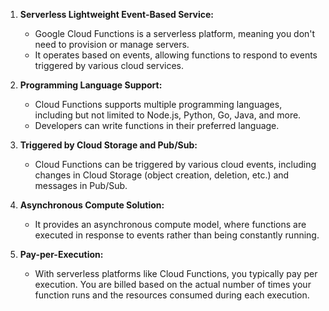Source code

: 
1. **Serverless Lightweight Event-Based Service:**
   - Google Cloud Functions is a serverless platform, meaning you don't need to provision or manage servers.
   - It operates based on events, allowing functions to respond to events triggered by various cloud services.

2. **Programming Language Support:**
   - Cloud Functions supports multiple programming languages, including but not limited to Node.js, Python, Go, Java, and more.
   - Developers can write functions in their preferred language.

3. **Triggered by Cloud Storage and Pub/Sub:**
   - Cloud Functions can be triggered by various cloud events, including changes in Cloud Storage (object creation, deletion, etc.) and messages in Pub/Sub.

4. **Asynchronous Compute Solution:**
   - It provides an asynchronous compute model, where functions are executed in response to events rather than being constantly running.

5. **Pay-per-Execution:**
   - With serverless platforms like Cloud Functions, you typically pay per execution. You are billed based on the actual number of times your function runs and the resources consumed during each execution.

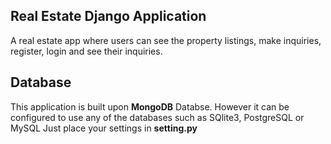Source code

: ## Real Estate Django Application 
A real estate app where users can see the property listings, make inquiries, register, login and see their inquiries.

## Database
This application is built upon **MongoDB** Databse. However it can be configured to use any of the databases such as SQlite3, PostgreSQL or MySQL
Just place your settings in **setting.py**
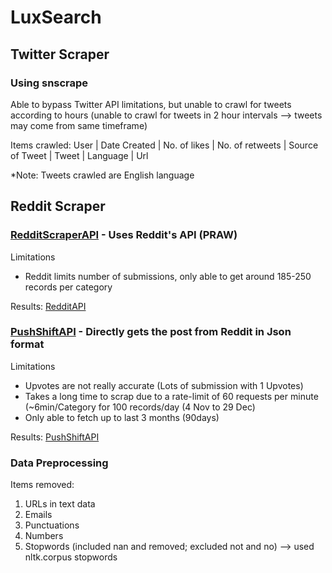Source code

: # LuxSearch

## Twitter Scraper
### Using snscrape 
Able to bypass Twitter API limitations, but unable to crawl for tweets according to hours (unable to crawl for tweets in 2 hour intervals --> tweets may come from same timeframe) 

Items crawled: 
User | Date Created | No. of likes | No. of retweets | Source of Tweet | Tweet | Language | Url

*Note: Tweets crawled are English language 


## Reddit Scraper
### **[RedditScraperAPI](RedditScraperAPI.py)** - Uses Reddit's API (PRAW)
Limitations 
- Reddit limits number of submissions, only able to get around 185-250 records per category

Results: [RedditAPI](../data-scraping/Data/RedditAPI.xlsx)

### **[PushShiftAPI](PushShiftAPI.py)** - Directly gets the post from Reddit in Json format
Limitations 
- Upvotes are not really accurate (Lots of submission with 1 Upvotes)
- Takes a long time to scrap due to a rate-limit of 60 requests per minute (~6min/Category for 100 records/day (4 Nov to 29 Dec)
- Only able to fetch up to last 3 months (90days)

Results: [PushShiftAPI](../data-scraping/Data/PushShiftAPI.xlsx)

### Data Preprocessing
Items removed: 
1. URLs in text data
2. Emails
3. Punctuations
4. Numbers
5. Stopwords (included nan and removed; excluded not and no) --> used nltk.corpus stopwords
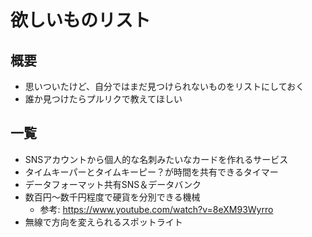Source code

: # 欲しいものリスト

## 概要
- 思いついたけど、自分ではまだ見つけられないものをリストにしておく
- 誰か見つけたらプルリクで教えてほしい

## 一覧
- SNSアカウントから個人的な名刺みたいなカードを作れるサービス
- タイムキーパーとタイムキーピー？が時間を共有できるタイマー
- データフォーマット共有SNS＆データバンク
- 数百円〜数千円程度で硬貨を分別できる機械
  - 参考: https://www.youtube.com/watch?v=8eXM93Wyrro
- 無線で方向を変えられるスポットライト
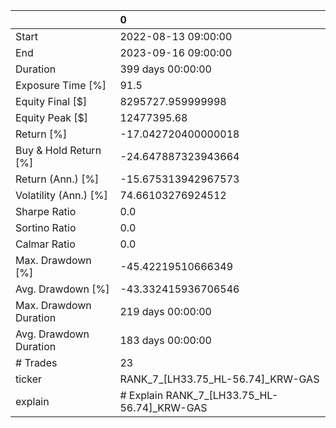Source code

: |                        | 0                                           |
|:-----------------------|:--------------------------------------------|
| Start                  | 2022-08-13 09:00:00                         |
| End                    | 2023-09-16 09:00:00                         |
| Duration               | 399 days 00:00:00                           |
| Exposure Time [%]      | 91.5                                        |
| Equity Final [$]       | 8295727.959999998                           |
| Equity Peak [$]        | 12477395.68                                 |
| Return [%]             | -17.042720400000018                         |
| Buy & Hold Return [%]  | -24.647887323943664                         |
| Return (Ann.) [%]      | -15.675313942967573                         |
| Volatility (Ann.) [%]  | 74.66103276924512                           |
| Sharpe Ratio           | 0.0                                         |
| Sortino Ratio          | 0.0                                         |
| Calmar Ratio           | 0.0                                         |
| Max. Drawdown [%]      | -45.42219510666349                          |
| Avg. Drawdown [%]      | -43.332415936706546                         |
| Max. Drawdown Duration | 219 days 00:00:00                           |
| Avg. Drawdown Duration | 183 days 00:00:00                           |
| # Trades               | 23                                          |
| ticker                 | RANK_7_[LH33.75_HL-56.74]_KRW-GAS           |
| explain                | # Explain RANK_7_[LH33.75_HL-56.74]_KRW-GAS |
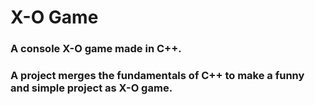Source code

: # X-O Game
### A console X-O game made in C++.
### A project merges the fundamentals of C++ to make a funny and simple project as X-O game.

========================================

Can you reproduce the text of every row above word for word, leaving out the pictures?

Source code

: 
1. **Serverless Lightweight Event-Based Service:**
   - Google Cloud Functions is a serverless platform, meaning you don't need to provision or manage servers.
   - It operates based on events, allowing functions to respond to events triggered by various cloud services.

2. **Programming Language Support:**
   - Cloud Functions supports multiple programming languages, including but not limited to Node.js, Python, Go, Java, and more.
   - Developers can write functions in their preferred language.

3. **Triggered by Cloud Storage and Pub/Sub:**
   - Cloud Functions can be triggered by various cloud events, including changes in Cloud Storage (object creation, deletion, etc.) and messages in Pub/Sub.

4. **Asynchronous Compute Solution:**
   - It provides an asynchronous compute model, where functions are executed in response to events rather than being constantly running.

5. **Pay-per-Execution:**
   - With serverless platforms like Cloud Functions, you typically pay per execution. You are billed based on the actual number of times your function runs and the resources consumed during each execution.

Source code

: ## Real Estate Django Application 
A real estate app where users can see the property listings, make inquiries, register, login and see their inquiries.

## Database
This application is built upon **MongoDB** Databse. However it can be configured to use any of the databases such as SQlite3, PostgreSQL or MySQL
Just place your settings in **setting.py**
Source code

: # LuxSearch

## Twitter Scraper
### Using snscrape 
Able to bypass Twitter API limitations, but unable to crawl for tweets according to hours (unable to crawl for tweets in 2 hour intervals --> tweets may come from same timeframe) 

Items crawled: 
User | Date Created | No. of likes | No. of retweets | Source of Tweet | Tweet | Language | Url

*Note: Tweets crawled are English language 


## Reddit Scraper
### **[RedditScraperAPI](RedditScraperAPI.py)** - Uses Reddit's API (PRAW)
Limitations 
- Reddit limits number of submissions, only able to get around 185-250 records per category

Results: [RedditAPI](../data-scraping/Data/RedditAPI.xlsx)

### **[PushShiftAPI](PushShiftAPI.py)** - Directly gets the post from Reddit in Json format
Limitations 
- Upvotes are not really accurate (Lots of submission with 1 Upvotes)
- Takes a long time to scrap due to a rate-limit of 60 requests per minute (~6min/Category for 100 records/day (4 Nov to 29 Dec)
- Only able to fetch up to last 3 months (90days)

Results: [PushShiftAPI](../data-scraping/Data/PushShiftAPI.xlsx)

### Data Preprocessing
Items removed: 
1. URLs in text data
2. Emails
3. Punctuations
4. Numbers
5. Stopwords (included nan and removed; excluded not and no) --> used nltk.corpus stopwords
Source code

: # 欲しいものリスト

## 概要
- 思いついたけど、自分ではまだ見つけられないものをリストにしておく
- 誰か見つけたらプルリクで教えてほしい

## 一覧
- SNSアカウントから個人的な名刺みたいなカードを作れるサービス
- タイムキーパーとタイムキーピー？が時間を共有できるタイマー
- データフォーマット共有SNS＆データバンク
- 数百円〜数千円程度で硬貨を分別できる機械
  - 参考: https://www.youtube.com/watch?v=8eXM93Wyrro
- 無線で方向を変えられるスポットライト
Source code

: |                        | 0                                           |
|:-----------------------|:--------------------------------------------|
| Start                  | 2022-08-13 09:00:00                         |
| End                    | 2023-09-16 09:00:00                         |
| Duration               | 399 days 00:00:00                           |
| Exposure Time [%]      | 91.5                                        |
| Equity Final [$]       | 8295727.959999998                           |
| Equity Peak [$]        | 12477395.68                                 |
| Return [%]             | -17.042720400000018                         |
| Buy & Hold Return [%]  | -24.647887323943664                         |
| Return (Ann.) [%]      | -15.675313942967573                         |
| Volatility (Ann.) [%]  | 74.66103276924512                           |
| Sharpe Ratio           | 0.0                                         |
| Sortino Ratio          | 0.0                                         |
| Calmar Ratio           | 0.0                                         |
| Max. Drawdown [%]      | -45.42219510666349                          |
| Avg. Drawdown [%]      | -43.332415936706546                         |
| Max. Drawdown Duration | 219 days 00:00:00                           |
| Avg. Drawdown Duration | 183 days 00:00:00                           |
| # Trades               | 23                                          |
| ticker                 | RANK_7_[LH33.75_HL-56.74]_KRW-GAS           |
| explain                | # Explain RANK_7_[LH33.75_HL-56.74]_KRW-GAS |
Source code

: # X-O Game
### A console X-O game made in C++.
### A project merges the fundamentals of C++ to make a funny and simple project as X-O game.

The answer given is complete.